Над входом в таверну помещалась вывеска с изображением Венеры, более похожей на отвратительную мегеру, чем на богиню красоты, – очевидно, ее рисовал незадачливый художник. Фонарь, раскачиваемый ветром, освещал эту жалкую Венеру, но она ничуть не выигрывала от того, что ее можно было лучше рассмотреть. Все же этого скудного освещения было достаточно, чтобы привлечь внимание прохожих к высохшей буковой ветке, прикрепленной над входом в таверну, и несколько рассеять мрак, царивший в этом грязном переулке.
Войдя в маленькую, низкую дверь и спустившись по камням, небрежно положенным один на другой и служившим ступеньками, посетитель попадал в закопченную и сырую комнату.

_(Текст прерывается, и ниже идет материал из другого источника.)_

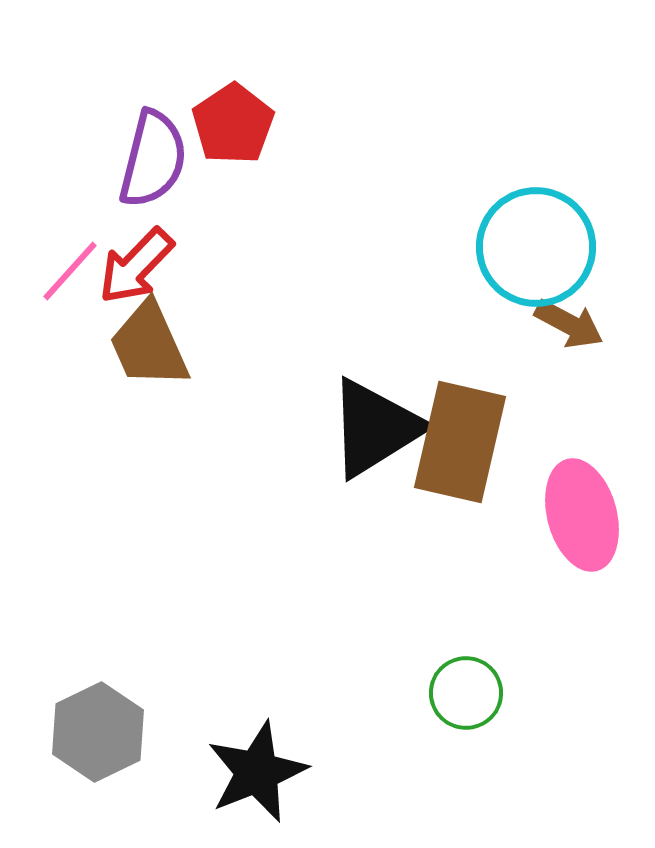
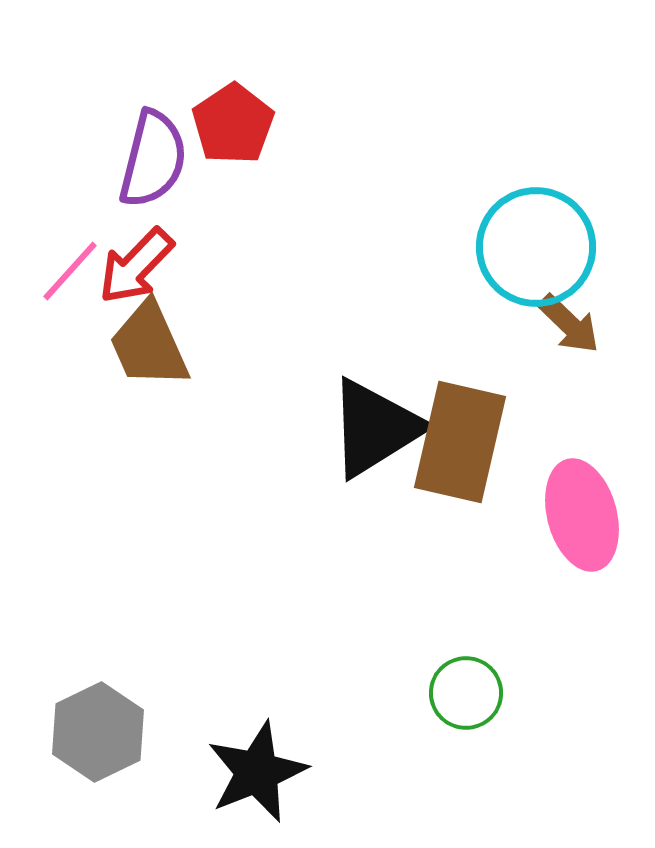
brown arrow: rotated 16 degrees clockwise
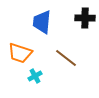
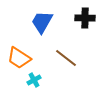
blue trapezoid: rotated 25 degrees clockwise
orange trapezoid: moved 1 px left, 5 px down; rotated 15 degrees clockwise
cyan cross: moved 1 px left, 4 px down
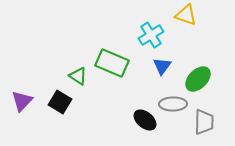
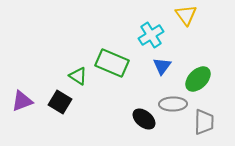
yellow triangle: rotated 35 degrees clockwise
purple triangle: rotated 25 degrees clockwise
black ellipse: moved 1 px left, 1 px up
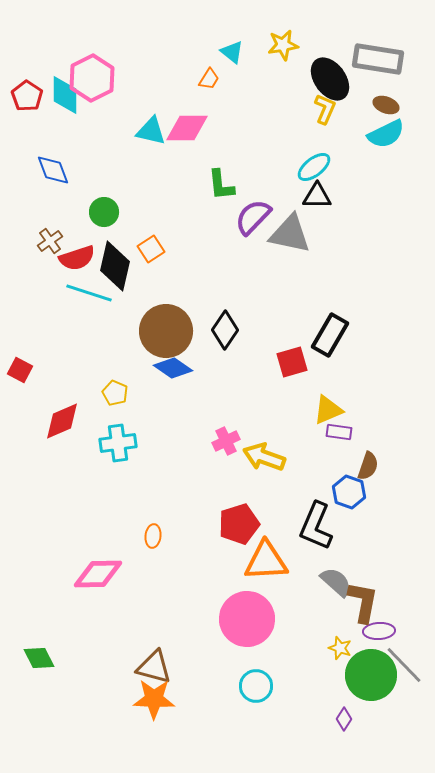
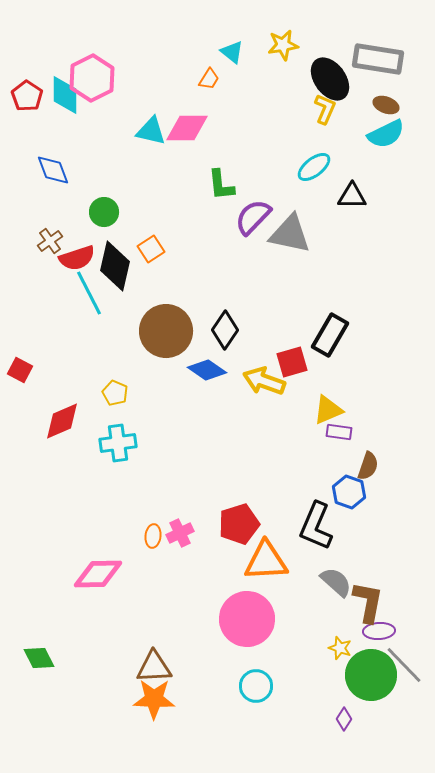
black triangle at (317, 196): moved 35 px right
cyan line at (89, 293): rotated 45 degrees clockwise
blue diamond at (173, 368): moved 34 px right, 2 px down
pink cross at (226, 441): moved 46 px left, 92 px down
yellow arrow at (264, 457): moved 76 px up
brown L-shape at (363, 602): moved 5 px right
brown triangle at (154, 667): rotated 18 degrees counterclockwise
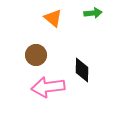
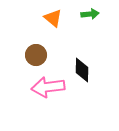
green arrow: moved 3 px left, 1 px down
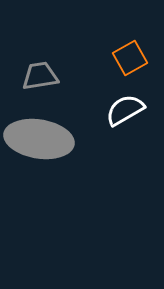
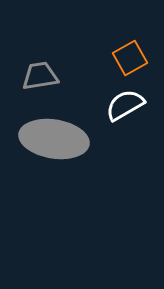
white semicircle: moved 5 px up
gray ellipse: moved 15 px right
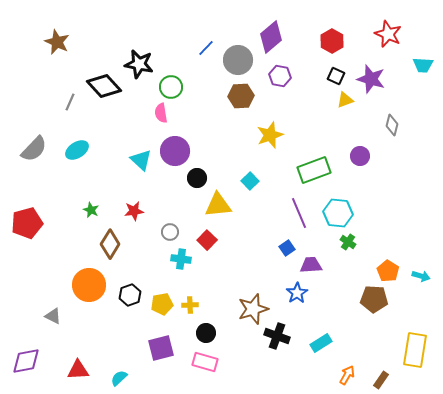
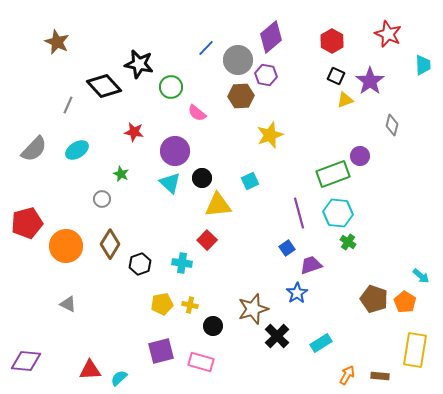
cyan trapezoid at (423, 65): rotated 95 degrees counterclockwise
purple hexagon at (280, 76): moved 14 px left, 1 px up
purple star at (371, 79): moved 1 px left, 2 px down; rotated 20 degrees clockwise
gray line at (70, 102): moved 2 px left, 3 px down
pink semicircle at (161, 113): moved 36 px right; rotated 42 degrees counterclockwise
cyan triangle at (141, 160): moved 29 px right, 23 px down
green rectangle at (314, 170): moved 19 px right, 4 px down
black circle at (197, 178): moved 5 px right
cyan square at (250, 181): rotated 18 degrees clockwise
green star at (91, 210): moved 30 px right, 36 px up
red star at (134, 211): moved 79 px up; rotated 18 degrees clockwise
purple line at (299, 213): rotated 8 degrees clockwise
gray circle at (170, 232): moved 68 px left, 33 px up
cyan cross at (181, 259): moved 1 px right, 4 px down
purple trapezoid at (311, 265): rotated 15 degrees counterclockwise
orange pentagon at (388, 271): moved 17 px right, 31 px down
cyan arrow at (421, 276): rotated 24 degrees clockwise
orange circle at (89, 285): moved 23 px left, 39 px up
black hexagon at (130, 295): moved 10 px right, 31 px up
brown pentagon at (374, 299): rotated 16 degrees clockwise
yellow cross at (190, 305): rotated 14 degrees clockwise
gray triangle at (53, 316): moved 15 px right, 12 px up
black circle at (206, 333): moved 7 px right, 7 px up
black cross at (277, 336): rotated 25 degrees clockwise
purple square at (161, 348): moved 3 px down
purple diamond at (26, 361): rotated 16 degrees clockwise
pink rectangle at (205, 362): moved 4 px left
red triangle at (78, 370): moved 12 px right
brown rectangle at (381, 380): moved 1 px left, 4 px up; rotated 60 degrees clockwise
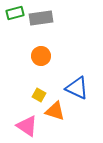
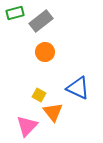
gray rectangle: moved 3 px down; rotated 30 degrees counterclockwise
orange circle: moved 4 px right, 4 px up
blue triangle: moved 1 px right
orange triangle: moved 2 px left, 1 px down; rotated 35 degrees clockwise
pink triangle: rotated 40 degrees clockwise
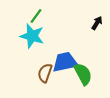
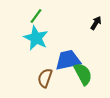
black arrow: moved 1 px left
cyan star: moved 4 px right, 2 px down; rotated 10 degrees clockwise
blue trapezoid: moved 3 px right, 2 px up
brown semicircle: moved 5 px down
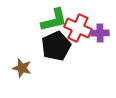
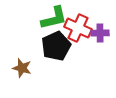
green L-shape: moved 2 px up
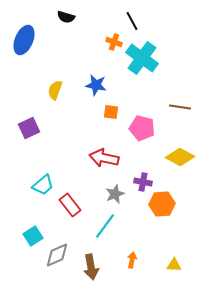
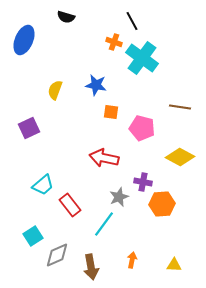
gray star: moved 4 px right, 3 px down
cyan line: moved 1 px left, 2 px up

Направо от входа, у стены, находился очаг, где ярко пылал огонь и готовились в оловянной посуде разные кушанья, среди которых была традиционная кровяная колбаса и неизменные битки; никто не рискнул бы узнать, из чего они делались. Готовила всю эту снедь Лутация Одноглазая, хозяйка и распорядительница этого заведения.